## [Problem to work on]
Would you print the records as they stand, down to the last character?

Start of Records for this exercise

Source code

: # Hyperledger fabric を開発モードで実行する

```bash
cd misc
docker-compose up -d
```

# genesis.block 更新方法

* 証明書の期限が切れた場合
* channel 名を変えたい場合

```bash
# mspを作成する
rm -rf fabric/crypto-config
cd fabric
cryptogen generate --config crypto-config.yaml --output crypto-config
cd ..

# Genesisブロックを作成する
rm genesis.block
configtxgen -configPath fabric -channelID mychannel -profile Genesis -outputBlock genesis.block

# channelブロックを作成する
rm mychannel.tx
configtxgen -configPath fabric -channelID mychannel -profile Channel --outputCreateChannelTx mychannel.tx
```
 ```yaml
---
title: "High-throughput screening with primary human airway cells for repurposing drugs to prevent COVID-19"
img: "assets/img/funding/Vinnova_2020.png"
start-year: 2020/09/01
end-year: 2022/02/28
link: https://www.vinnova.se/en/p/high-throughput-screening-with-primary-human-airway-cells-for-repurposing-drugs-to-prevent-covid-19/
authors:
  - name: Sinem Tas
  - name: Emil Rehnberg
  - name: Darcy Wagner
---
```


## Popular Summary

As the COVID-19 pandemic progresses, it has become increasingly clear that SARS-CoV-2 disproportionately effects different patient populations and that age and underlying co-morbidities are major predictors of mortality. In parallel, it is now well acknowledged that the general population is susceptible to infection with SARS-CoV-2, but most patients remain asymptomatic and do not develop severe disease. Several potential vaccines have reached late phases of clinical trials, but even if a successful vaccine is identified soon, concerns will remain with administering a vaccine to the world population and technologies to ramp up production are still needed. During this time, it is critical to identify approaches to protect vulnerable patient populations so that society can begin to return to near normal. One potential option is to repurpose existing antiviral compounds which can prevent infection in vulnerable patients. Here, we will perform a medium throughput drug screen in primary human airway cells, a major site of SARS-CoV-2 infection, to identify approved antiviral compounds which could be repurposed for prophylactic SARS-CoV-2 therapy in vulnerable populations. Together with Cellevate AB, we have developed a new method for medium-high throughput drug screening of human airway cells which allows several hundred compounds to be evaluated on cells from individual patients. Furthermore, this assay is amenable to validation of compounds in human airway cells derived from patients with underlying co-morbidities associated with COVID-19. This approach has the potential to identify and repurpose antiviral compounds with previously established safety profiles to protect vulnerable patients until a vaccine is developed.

End of Records for this exercise

## [Answer space]
Source code

: # Hyperledger fabric を開発モードで実行する

```bash
cd misc
docker-compose up -d
```

# genesis.block 更新方法

* 証明書の期限が切れた場合
* channel 名を変えたい場合

```bash
# mspを作成する
rm -rf fabric/crypto-config
cd fabric
cryptogen generate --config crypto-config.yaml --output crypto-config
cd ..

# Genesisブロックを作成する
rm genesis.block
configtxgen -configPath fabric -channelID mychannel -profile Genesis -outputBlock genesis.block

# channelブロックを作成する
rm mychannel.tx
configtxgen -configPath fabric -channelID mychannel -profile Channel --outputCreateChannelTx mychannel.tx
```
 ```yaml
---
title: "High-throughput screening with primary human airway cells for repurposing drugs to prevent COVID-19"
img: "assets/img/funding/Vinnova_2020.png"
start-year: 2020/09/01
end-year: 2022/02/28
link: https://www.vinnova.se/en/p/high-throughput-screening-with-primary-human-airway-cells-for-repurposing-drugs-to-prevent-covid-19/
authors:
  - name: Sinem Tas
  - name: Emil Rehnberg
  - name: Darcy Wagner
---
```


## Popular Summary

As the COVID-19 pandemic progresses, it has become increasingly clear that SARS-CoV-2 disproportionately effects different patient populations and that age and underlying co-morbidities are major predictors of mortality. In parallel, it is now well acknowledged that the general population is susceptible to infection with SARS-CoV-2, but most patients remain asymptomatic and do not develop severe disease. Several potential vaccines have reached late phases of clinical trials, but even if a successful vaccine is identified soon, concerns will remain with administering a vaccine to the world population and technologies to ramp up production are still needed. During this time, it is critical to identify approaches to protect vulnerable patient populations so that society can begin to return to near normal. One potential option is to repurpose existing antiviral compounds which can prevent infection in vulnerable patients. Here, we will perform a medium throughput drug screen in primary human airway cells, a major site of SARS-CoV-2 infection, to identify approved antiviral compounds which could be repurposed for prophylactic SARS-CoV-2 therapy in vulnerable populations. Together with Cellevate AB, we have developed a new method for medium-high throughput drug screening of human airway cells which allows several hundred compounds to be evaluated on cells from individual patients. Furthermore, this assay is amenable to validation of compounds in human airway cells derived from patients with underlying co-morbidities associated with COVID-19. This approach has the potential to identify and repurpose antiviral compounds with previously established safety profiles to protect vulnerable patients until a vaccine is developed.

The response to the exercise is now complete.